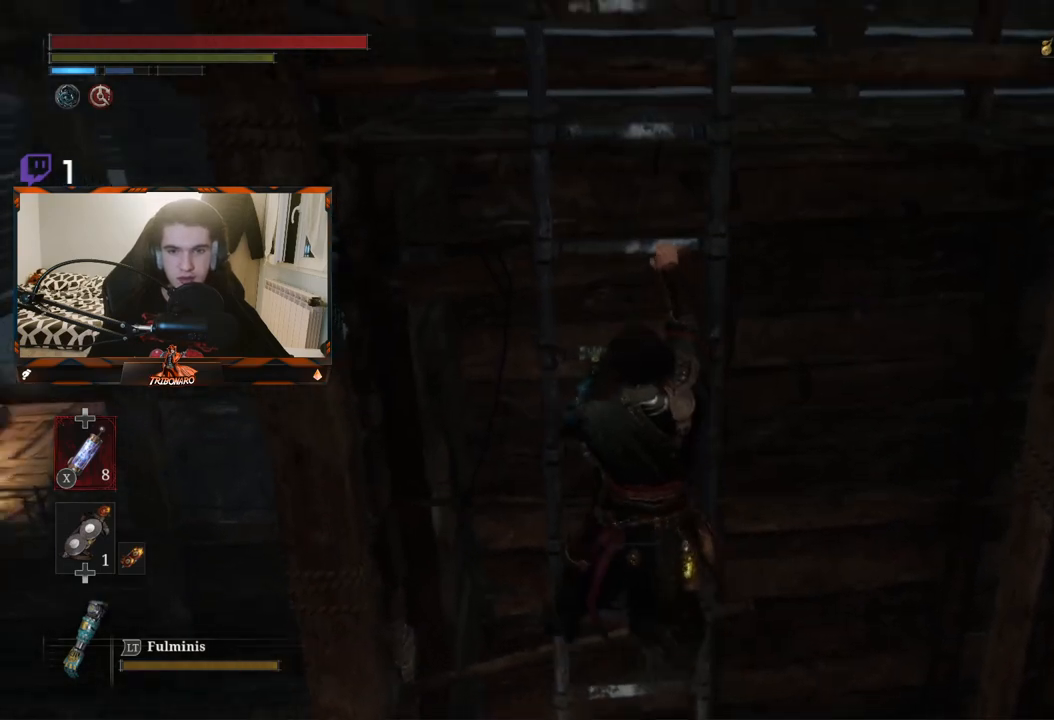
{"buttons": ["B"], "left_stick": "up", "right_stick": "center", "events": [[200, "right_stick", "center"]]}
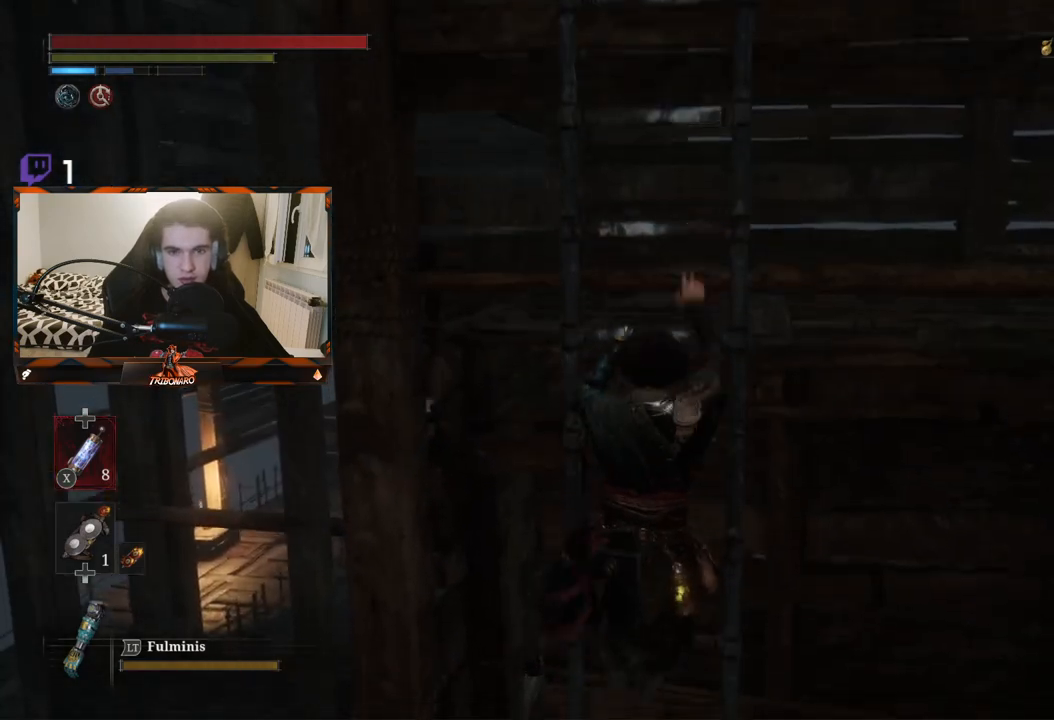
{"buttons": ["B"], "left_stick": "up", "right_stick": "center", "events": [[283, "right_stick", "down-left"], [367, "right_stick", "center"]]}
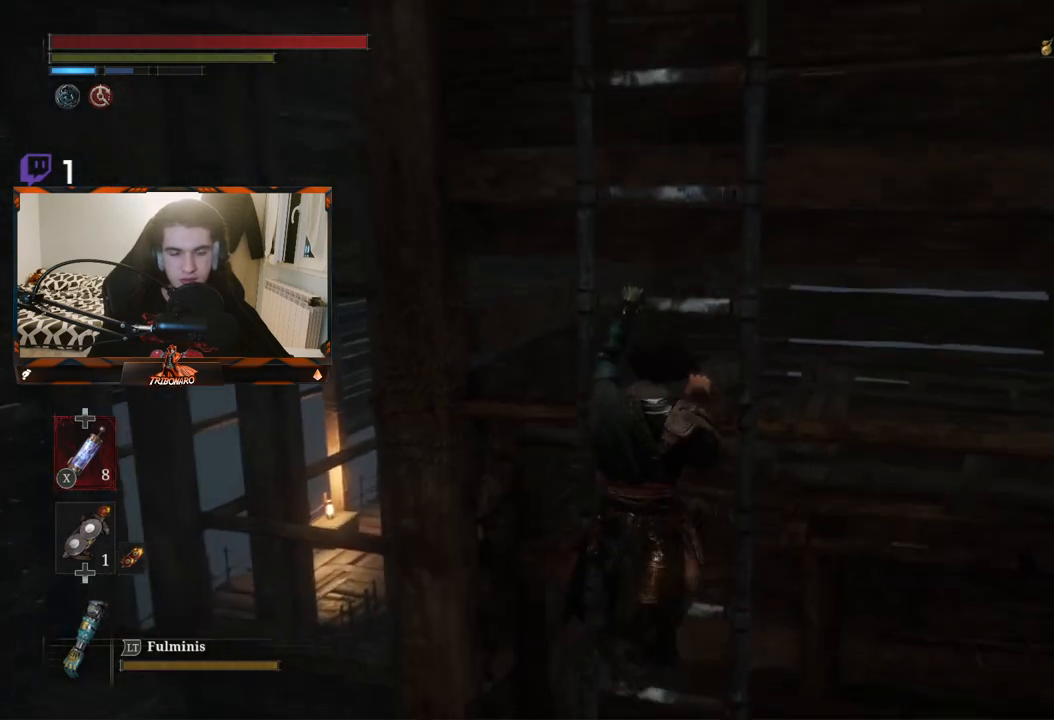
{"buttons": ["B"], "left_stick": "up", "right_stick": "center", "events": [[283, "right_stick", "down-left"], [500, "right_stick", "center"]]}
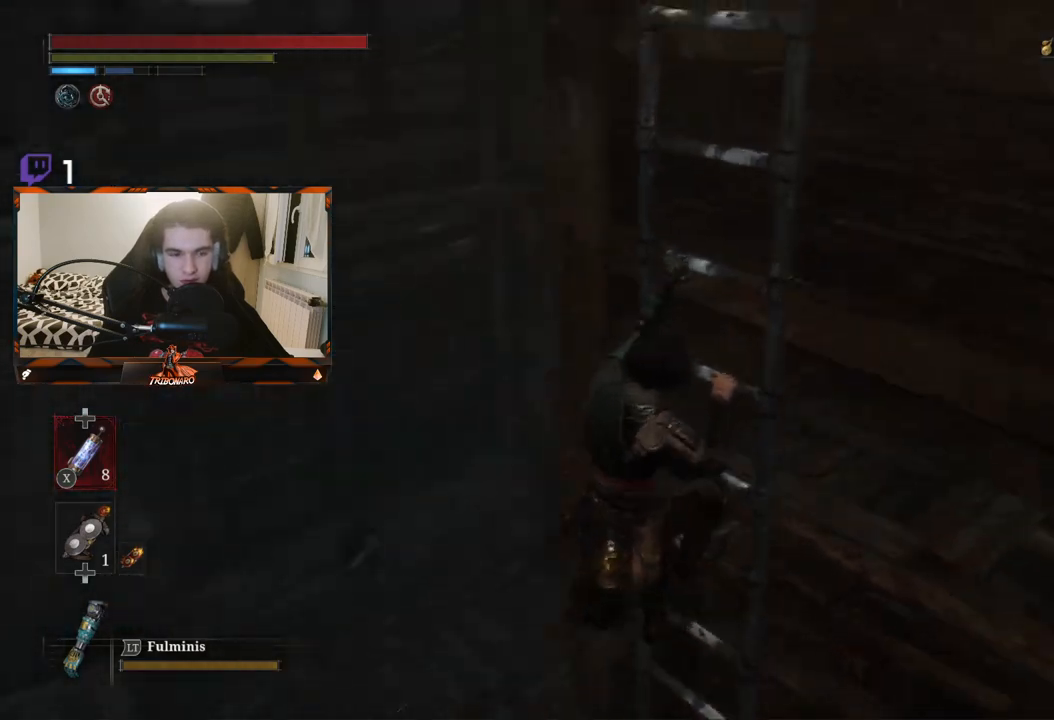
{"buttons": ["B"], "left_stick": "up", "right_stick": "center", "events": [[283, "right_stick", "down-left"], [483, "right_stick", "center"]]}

### WHAT IS NEEDED
Except for the pictures, please retype the listing above exactly.

### EXERCISE SOLUTION
{"buttons": ["B"], "left_stick": "up", "right_stick": "center", "events": [[200, "right_stick", "center"]]}
{"buttons": ["B"], "left_stick": "up", "right_stick": "center", "events": [[283, "right_stick", "down-left"], [367, "right_stick", "center"]]}
{"buttons": ["B"], "left_stick": "up", "right_stick": "center", "events": [[283, "right_stick", "down-left"], [500, "right_stick", "center"]]}
{"buttons": ["B"], "left_stick": "up", "right_stick": "center", "events": [[283, "right_stick", "down-left"], [483, "right_stick", "center"]]}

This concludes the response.